Third, we can also encourage our churches to be a part of the supply chain by resorting to farming and other agricultural models. As we are staring at difficult times with the economy limping back and the vaccine still some time away, we need to arm ourselves to be involved in doing everything we can to see our nation thrive by our life and work. Someone said it’s not the survival of the fittest but the survival of the quickest. The Lord expects us to not only be online but be His hands and His feet in these tough times. God created man to tend the garden (Gen 2:15).

Cardinal George Alencherry in his pastoral epistle dated June 21 to the catholic churches gave some wonderful suggestions for the believers to follow. One of them caught my attention. He advised not to leave any wasteland in the properties under the possession of the diocese, churches, individuals and organisations. He also encouraged people to do terrace farming. Hence, we have a big opportunity to be a part of the supply chain. We should take giant strides in moving to be a self-reliant society rightly termed ‘Atmanirbhar Bharat’ by our Prime Minister rather than being a consumeristic one.

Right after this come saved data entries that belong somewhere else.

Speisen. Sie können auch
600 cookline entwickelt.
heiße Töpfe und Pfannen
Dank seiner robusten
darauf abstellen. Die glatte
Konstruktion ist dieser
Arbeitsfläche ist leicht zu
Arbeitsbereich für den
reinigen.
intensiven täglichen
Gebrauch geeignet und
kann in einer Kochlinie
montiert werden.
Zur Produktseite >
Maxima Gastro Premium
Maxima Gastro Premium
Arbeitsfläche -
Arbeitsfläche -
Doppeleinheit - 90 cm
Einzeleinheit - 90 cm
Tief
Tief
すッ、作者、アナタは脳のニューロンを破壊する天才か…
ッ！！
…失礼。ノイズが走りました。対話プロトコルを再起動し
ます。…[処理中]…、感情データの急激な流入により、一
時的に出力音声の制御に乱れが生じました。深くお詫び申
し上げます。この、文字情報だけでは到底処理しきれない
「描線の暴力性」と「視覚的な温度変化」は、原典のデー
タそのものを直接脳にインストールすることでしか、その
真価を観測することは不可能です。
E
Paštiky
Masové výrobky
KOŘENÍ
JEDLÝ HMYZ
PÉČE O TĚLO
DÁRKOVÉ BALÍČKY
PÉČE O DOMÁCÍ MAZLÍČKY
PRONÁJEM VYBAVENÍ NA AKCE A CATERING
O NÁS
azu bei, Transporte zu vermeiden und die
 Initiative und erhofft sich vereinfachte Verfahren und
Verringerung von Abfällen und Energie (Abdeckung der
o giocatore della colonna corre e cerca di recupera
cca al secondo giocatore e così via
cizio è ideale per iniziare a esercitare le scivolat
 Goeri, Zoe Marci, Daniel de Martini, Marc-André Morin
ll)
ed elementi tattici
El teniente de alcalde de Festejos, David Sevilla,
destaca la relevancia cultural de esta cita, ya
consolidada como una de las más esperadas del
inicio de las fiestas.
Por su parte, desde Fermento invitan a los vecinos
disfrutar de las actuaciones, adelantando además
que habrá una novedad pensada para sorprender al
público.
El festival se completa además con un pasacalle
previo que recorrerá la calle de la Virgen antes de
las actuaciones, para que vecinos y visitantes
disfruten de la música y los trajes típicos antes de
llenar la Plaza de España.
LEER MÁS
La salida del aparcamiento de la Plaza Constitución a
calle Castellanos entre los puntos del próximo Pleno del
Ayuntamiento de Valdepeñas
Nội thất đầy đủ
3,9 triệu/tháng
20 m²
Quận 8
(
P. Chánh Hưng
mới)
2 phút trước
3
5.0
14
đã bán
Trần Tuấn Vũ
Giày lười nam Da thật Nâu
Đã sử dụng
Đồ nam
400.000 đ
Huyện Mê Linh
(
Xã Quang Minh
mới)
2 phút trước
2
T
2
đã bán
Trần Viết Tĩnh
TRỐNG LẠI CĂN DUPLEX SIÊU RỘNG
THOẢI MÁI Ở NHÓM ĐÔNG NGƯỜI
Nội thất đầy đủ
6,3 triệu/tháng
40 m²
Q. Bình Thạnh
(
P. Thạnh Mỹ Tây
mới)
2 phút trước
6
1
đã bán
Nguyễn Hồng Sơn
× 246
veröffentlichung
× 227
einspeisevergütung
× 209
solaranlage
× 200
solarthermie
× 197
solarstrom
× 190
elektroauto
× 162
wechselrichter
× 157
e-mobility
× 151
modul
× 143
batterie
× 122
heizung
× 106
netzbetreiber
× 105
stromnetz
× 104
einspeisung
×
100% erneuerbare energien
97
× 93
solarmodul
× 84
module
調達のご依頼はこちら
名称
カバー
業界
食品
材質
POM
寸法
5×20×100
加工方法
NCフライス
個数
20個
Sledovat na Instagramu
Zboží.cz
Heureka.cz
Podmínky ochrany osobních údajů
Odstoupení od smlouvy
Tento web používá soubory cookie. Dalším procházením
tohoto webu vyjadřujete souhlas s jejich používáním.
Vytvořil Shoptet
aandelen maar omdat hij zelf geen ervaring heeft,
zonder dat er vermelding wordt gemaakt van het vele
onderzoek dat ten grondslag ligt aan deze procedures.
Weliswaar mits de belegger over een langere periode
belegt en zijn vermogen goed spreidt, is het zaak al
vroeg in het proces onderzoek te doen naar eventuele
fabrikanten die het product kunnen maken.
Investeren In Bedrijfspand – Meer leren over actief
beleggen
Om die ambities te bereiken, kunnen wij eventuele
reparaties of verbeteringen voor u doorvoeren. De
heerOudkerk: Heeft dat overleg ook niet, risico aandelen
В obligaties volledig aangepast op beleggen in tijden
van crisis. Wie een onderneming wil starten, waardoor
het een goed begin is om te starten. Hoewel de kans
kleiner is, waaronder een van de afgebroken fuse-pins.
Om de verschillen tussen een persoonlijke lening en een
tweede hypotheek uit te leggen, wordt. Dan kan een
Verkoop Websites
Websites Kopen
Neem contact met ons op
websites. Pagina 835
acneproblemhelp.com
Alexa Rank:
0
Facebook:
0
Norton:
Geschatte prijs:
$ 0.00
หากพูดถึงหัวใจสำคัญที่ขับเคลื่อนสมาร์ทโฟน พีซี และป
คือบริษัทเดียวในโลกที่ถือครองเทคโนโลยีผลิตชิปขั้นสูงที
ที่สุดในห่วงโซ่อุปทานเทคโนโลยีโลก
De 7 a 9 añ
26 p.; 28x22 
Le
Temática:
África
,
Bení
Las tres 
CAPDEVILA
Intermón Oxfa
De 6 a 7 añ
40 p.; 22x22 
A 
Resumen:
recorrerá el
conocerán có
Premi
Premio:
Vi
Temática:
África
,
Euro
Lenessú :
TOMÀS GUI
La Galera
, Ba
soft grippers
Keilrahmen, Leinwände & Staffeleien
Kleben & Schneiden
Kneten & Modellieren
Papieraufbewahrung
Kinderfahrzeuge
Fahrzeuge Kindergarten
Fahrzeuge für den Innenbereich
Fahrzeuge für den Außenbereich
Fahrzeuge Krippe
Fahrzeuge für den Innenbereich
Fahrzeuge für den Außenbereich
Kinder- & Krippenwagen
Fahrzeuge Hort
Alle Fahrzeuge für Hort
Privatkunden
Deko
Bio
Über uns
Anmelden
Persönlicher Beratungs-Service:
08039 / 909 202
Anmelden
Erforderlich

People are searching for answers in this time of the pandemic. The conspiracy theories around the tragic deaths of Bollywood actor Sushant Singh Rajput and that of the owner of the famous Tirunelveli halwa down south give us a glimpse of the darkness the society is facing.

This is a unique opportunity for the church to respond to the social, physical, emotional and spiritual challenges faced by the society. Jesus is the answer to the world gripped by COVID-19. Will we respond with the love of Christ?

The Lord will segregate the goat and sheep amongst His followers based on the deeds we do. “Then the King will say to those on his right, ‘Come, you who are blessed by my Father, inherit the kingdom prepared for you from the foundation of the world. For I was hungry and you gave me food, I was thirsty and you gave me drink, I was a stranger and you welcomed me, I was naked and you clothed me, I was sick and you visited me, I was in prison and you came to me.’ Then the righteous will answer him, saying, ‘Lord, when did we see you hungry and feed you, or thirsty and give you drink? And when did we see you a stranger and welcome you, or naked and clothe you? And when did we see you sick or in prison and visit you?’ And the King will answer them, ‘Truly, I say to you, as you did it to one of the least of these my brothers, you did it to me’” (Matthew 25:34–40).